Sounds like a thru-hike may be possible in my future after the kids are grown. Also sounds like I'm going to pay for it :)

coach lou
12-11-2012, 16:41
Quote from the former Mrs. Coach Lou........."Louis, I'm NOT your Wilderness woman"

MDSection12
12-11-2012, 17:19
Well circumstances unrelated to my guilt seem to be pushing my thru attempt to 2015... :mad:

bardo
12-11-2012, 17:21
Guilt sort of builds into it the idea that you should be doing something else, that the lack of you being there will degrade the life experience of one or more others in some significant way.
Will it? It will change it; whether or not it cleanly degrades it is something else entirely.





That is an interesting perspective. Native Americans seen long journeys in the wild as a need, a rite of passage and essential.

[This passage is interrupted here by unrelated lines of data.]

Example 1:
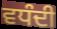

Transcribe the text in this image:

ਵਧੰਦੀ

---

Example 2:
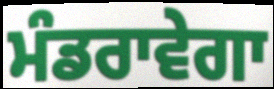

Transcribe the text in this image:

ਮੰਡਰਾਵੇਗਾ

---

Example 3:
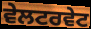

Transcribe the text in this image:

ਵੇਲਟਰਵੇਟ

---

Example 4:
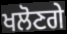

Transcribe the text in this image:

ਖਲੋਣਗੇ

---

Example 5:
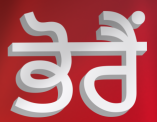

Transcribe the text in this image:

ਭੋਰੈਂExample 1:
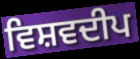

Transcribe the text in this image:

ਵਿਸ਼ਵਦੀਪ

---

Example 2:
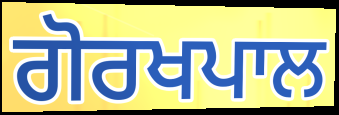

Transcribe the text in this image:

ਗੋਰਖਪਾਲ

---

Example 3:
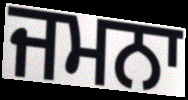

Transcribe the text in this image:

ਜਮਨਾ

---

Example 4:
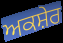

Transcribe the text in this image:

ਅਕਸ਼ੇਰ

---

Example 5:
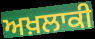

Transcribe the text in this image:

ਅਖ਼ਲਾਕੀ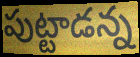
పుట్టాడన్న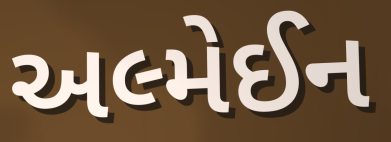
અલ્મેઈનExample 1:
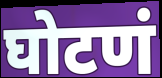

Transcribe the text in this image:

घोटणं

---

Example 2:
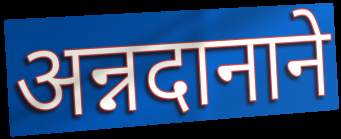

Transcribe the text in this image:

अन्नदानाने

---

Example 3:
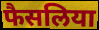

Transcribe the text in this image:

फैसलिया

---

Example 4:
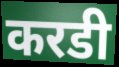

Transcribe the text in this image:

करडी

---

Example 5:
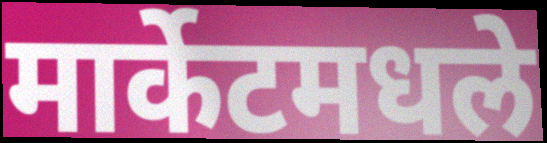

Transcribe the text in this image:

मार्केटमधले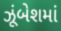
ઝૂંબેશમાં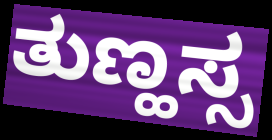
ತುಣ್ಹಸ್ಸ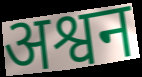
अश्वन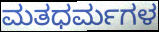
ಮತಧರ್ಮಗಳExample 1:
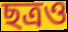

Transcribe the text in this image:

ছত্রও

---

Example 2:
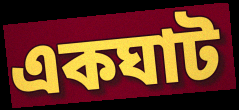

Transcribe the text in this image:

একঘাট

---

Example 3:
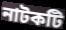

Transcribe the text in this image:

নাটকটি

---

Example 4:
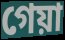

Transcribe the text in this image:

গেয়া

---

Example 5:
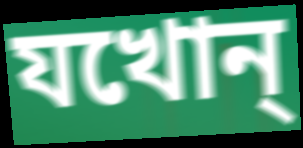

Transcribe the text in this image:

যখোন্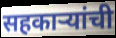
सहकाऱ्यांची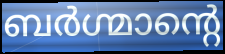
ബർഗ്മാന്റെ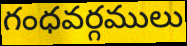
గంధవర్గములుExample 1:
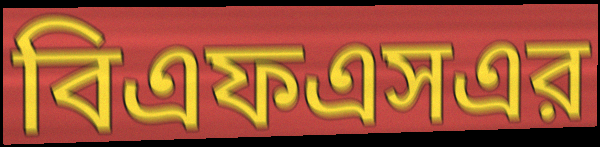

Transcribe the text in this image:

বিএফএসএর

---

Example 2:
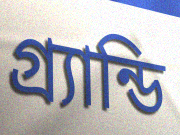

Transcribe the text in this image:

গ্র্যান্ডি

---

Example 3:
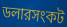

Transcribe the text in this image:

ডলারসংকট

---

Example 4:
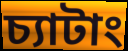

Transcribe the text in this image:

চ্যাটাং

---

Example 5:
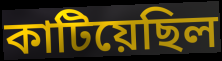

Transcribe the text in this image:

কাটিয়েছিল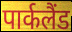
पार्कलैंड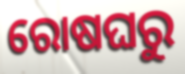
ରୋଷଘରୁ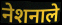
नेशनाले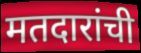
मतदारांची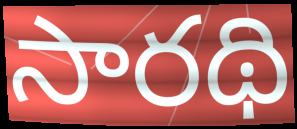
సారథి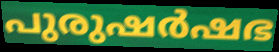
പുരുഷർഷഭ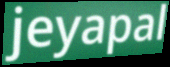
jeyapal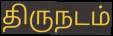
திருநடம்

Hiking is living. Or the contrast it provides is living. Mindlessly chugging through 21st century boredom between trips to disneyland in the hopes you have a few years of decent health after retirement until you croak is the vacation. The vacation from living, growing, learning and thinking.

coach lou
12-11-2012, 17:34
Well circumstances unrelated to my guilt seem to be pushing my thru attempt to 2015... :mad:

You can still enjoy big sections.:) Guilt Free

HermesUL
12-12-2012, 12:16
At some level, at some point in your life, you need to do something that is entirely about you. Sure, its important to spend much of your life thinking about other people and spending time focused on family, but if you never spend any time at all focusing on yourself then what is the point of living?

I've made it clear to the people in my life that backpacking long distances is a fundamental part of who I am. It's part of who I'll always be, even when I'm no longer able to go on big trips. Maybe that's a character flaw, but so be it. I know for sure its not going to change no matter what anyone says. Don't squander something so important to you on the grounds of selfishness.

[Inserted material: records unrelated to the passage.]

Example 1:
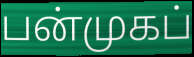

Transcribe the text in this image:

பன்முகப்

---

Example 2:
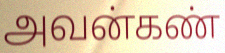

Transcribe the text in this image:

அவன்கண்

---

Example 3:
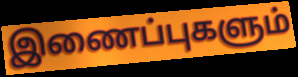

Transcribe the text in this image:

இணைப்புகளும்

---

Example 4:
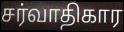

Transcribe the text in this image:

சர்வாதிகார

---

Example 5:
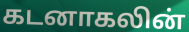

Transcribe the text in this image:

கடனாகலின்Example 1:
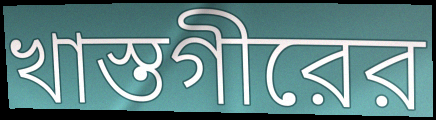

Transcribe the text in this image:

খাস্তগীরের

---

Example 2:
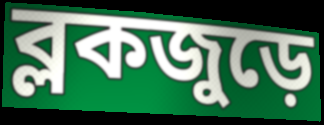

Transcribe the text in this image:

ব্লকজুড়ে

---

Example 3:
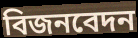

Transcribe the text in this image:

বিজনবেদন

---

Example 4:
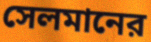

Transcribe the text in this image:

সেলমানের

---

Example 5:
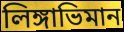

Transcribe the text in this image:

লিঙ্গাভিমান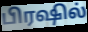
பிரஷில்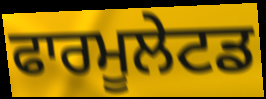
ਫਾਰਮੂਲੇਟਡ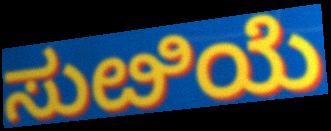
ಸುೞಿಯೆ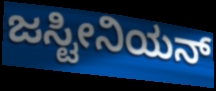
ಜಸ್ಟೀನಿಯನ್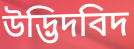
উদ্ভিদবিদ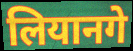
लियानगे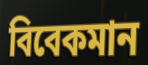
বিবেকমানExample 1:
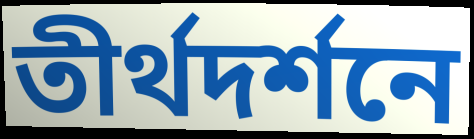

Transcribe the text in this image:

তীর্থদর্শনে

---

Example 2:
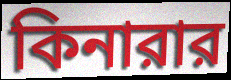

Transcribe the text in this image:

কিনারার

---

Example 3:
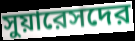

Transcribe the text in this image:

সুয়ারেসদের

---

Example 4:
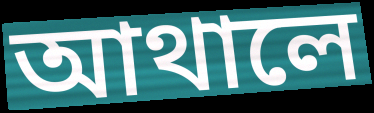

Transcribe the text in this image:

আথালে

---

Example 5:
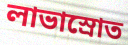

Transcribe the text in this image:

লাভাস্রোতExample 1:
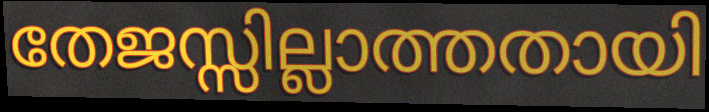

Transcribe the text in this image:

തേജസ്സില്ലാത്തതായി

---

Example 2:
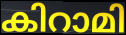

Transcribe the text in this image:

കിറാമി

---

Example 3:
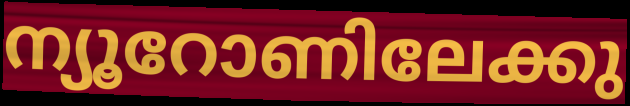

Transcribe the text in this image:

And, of course, if it doesn't end up working out, then go home!

"Atlas"
12-14-2012, 09:54
I like the conversation of GUILT. It is an interesting idea. I started my hike last year while separated from my wife, but I did leave my kids. They are all late teens and are encouraging. I felt guilt. Guilt that I wasnt going to be around for my kids during this chaotic time in everyones life. I needed to clear my head and hiking several hundred miles will give a man time to clear his head. I came home from the Trail early due to a car wreck involving my girls. Talk about GUILT. But I also came back a better man for having attempted the Thru-Hike. I am heading back out this Spring, from where I left to finish the Hike. Will I feel GUILT? Probably, I will be leaving behind my responsibilities to my children. But by me taking away there safety net for a few months, I am allowing them to fall and to pick themselves up, to work together and overcome their own challenges.

Drybones
12-14-2012, 10:16
It's not possible to truely appreciate something unless you've been without it, be it food, shelter, family, friends, shower, or even good health. When you're carrying you house, bed, kitchen on your back you learn to appreciate what you have back home much more, including the wife.

HikerMom58
12-14-2012, 10:26
Great post Drybones ... I've found this to be true for myself as well. :)

I can understand the feelings the OP is trying to share. This speaks to the character of a person- to care how your decisions & even your dreams impact other meaningful people in your life.